======== TEXTE DE L'EXERCICE

Ce compromis ordinal du Clio traduit à sa façon la position du gouvernement avec deux axes principaux assumés : développer dans chaque territoire « les partages d’actes et d’activités des médecins vers les professionnels de santé » au sein d’équipes ; mais aussi « à défaut de médecin traitant disponible », permettre à d'autres professionnels de santé de gérer l'orientation du patient, y compris avec « une première prise en charge ». Une petite révolution.
« Dérégulation » pour MG France, « détestable » pour la CSMF
Applaudi par les infirmiers, les kinés ou les pharmaciens, cet accord du Clio a mis le feu aux poudres côté médecins, certains invoquant la mort programmée du médecin traitant issu de la réforme de 2004.

================
======== DONNÉES FOURNIES

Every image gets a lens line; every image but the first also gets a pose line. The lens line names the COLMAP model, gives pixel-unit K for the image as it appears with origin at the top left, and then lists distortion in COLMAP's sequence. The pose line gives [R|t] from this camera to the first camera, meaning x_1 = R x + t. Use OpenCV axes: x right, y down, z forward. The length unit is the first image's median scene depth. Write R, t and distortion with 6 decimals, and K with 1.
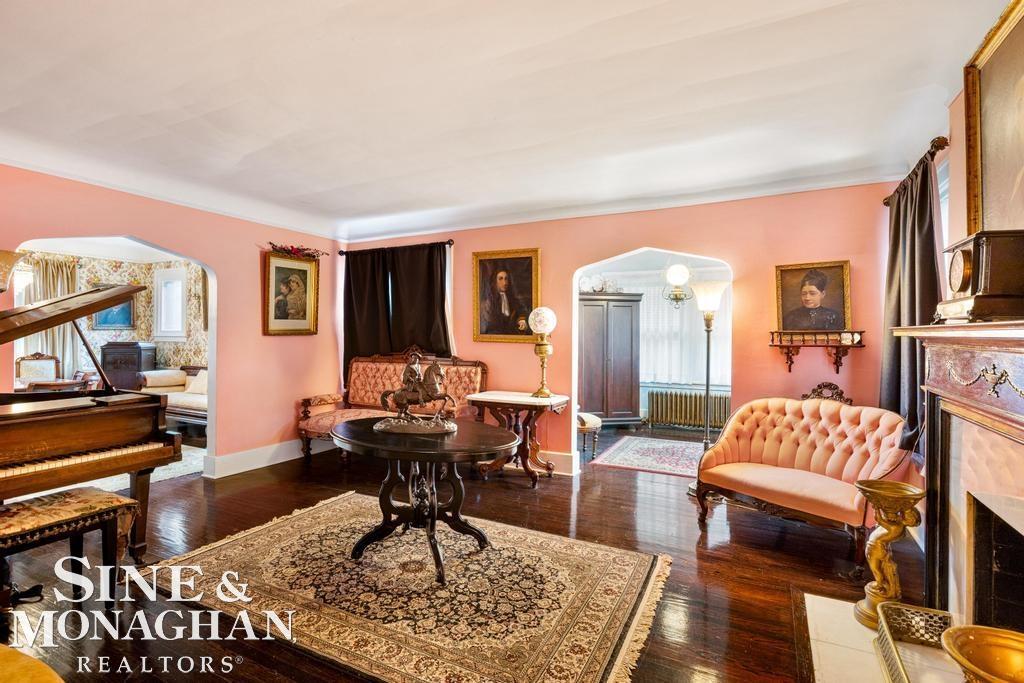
lens RADIAL K [[495.6, 0, 509.5], [0, 495.6, 335.5], [0, 0, 1]] dist [-0.002227, -0.000065]
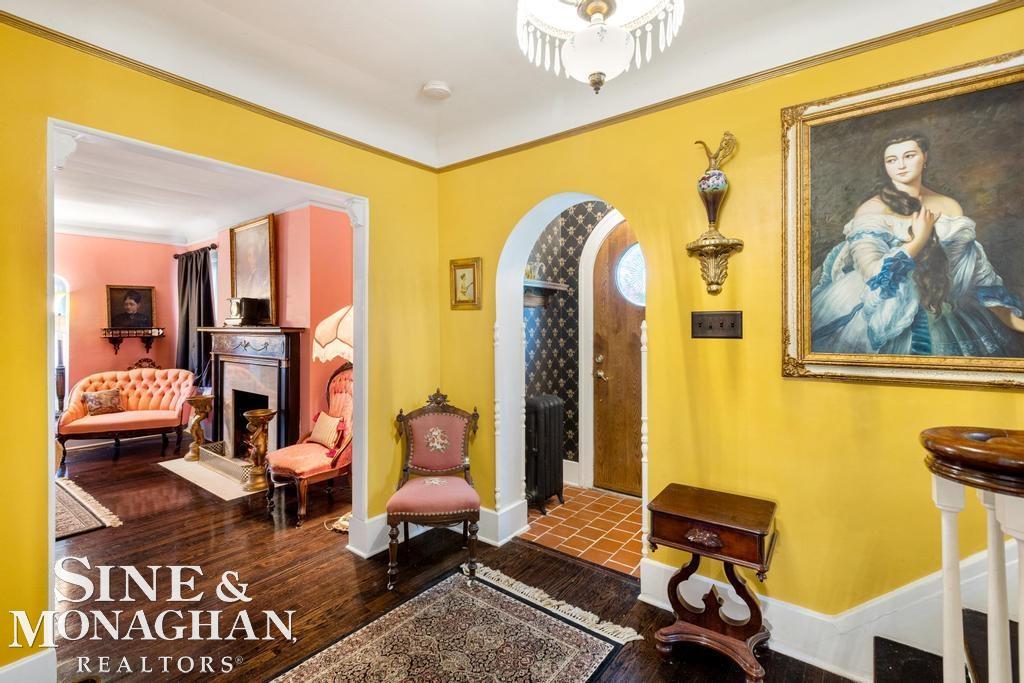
lens RADIAL K [[466.0, 0, 511.7], [0, 466.0, 331.1], [0, 0, 1]] dist [0.000218, 0.000034]
pose [[0.173278, -0.013014, 0.984787, -0.721451], [0.004112, 0.999914, 0.012490, -0.012930], [-0.984864, 0.001885, 0.173317, -0.520426]]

================

▸ TRAVAIL À EFFECTUER:
#1 Citez sans rien changer le passage du texte sur l'accord du Clio qui s'ouvre sur les mots contenant « Ce compromis ordinal » et se clôt sur « réforme de 2004. ».
#2 Indiquez quels professionnels ont applaudi l'accord, selon le texte sur l'accord du Clio.

▸ RÉSULTATS PAR CONSIGNE:
#1
Ce compromis ordinal du Clio traduit à sa façon la position du gouvernement avec deux axes principaux assumés : développer dans chaque territoire « les partages d’actes et d’activités des médecins vers les professionnels de santé » au sein d’équipes ; mais aussi « à défaut de médecin traitant disponible », permettre à d'autres professionnels de santé de gérer l'orientation du patient, y compris avec « une première prise en charge ». Une petite révolution.
« Dérégulation » pour MG France, « détestable » pour la CSMF
Applaudi par les infirmiers, les kinés ou les pharmaciens, cet accord du Clio a mis le feu aux poudres côté médecins, certains invoquant la mort programmée du médecin traitant issu de la réforme de 2004.

#2 Les infirmiers, les kinés et les pharmaciens.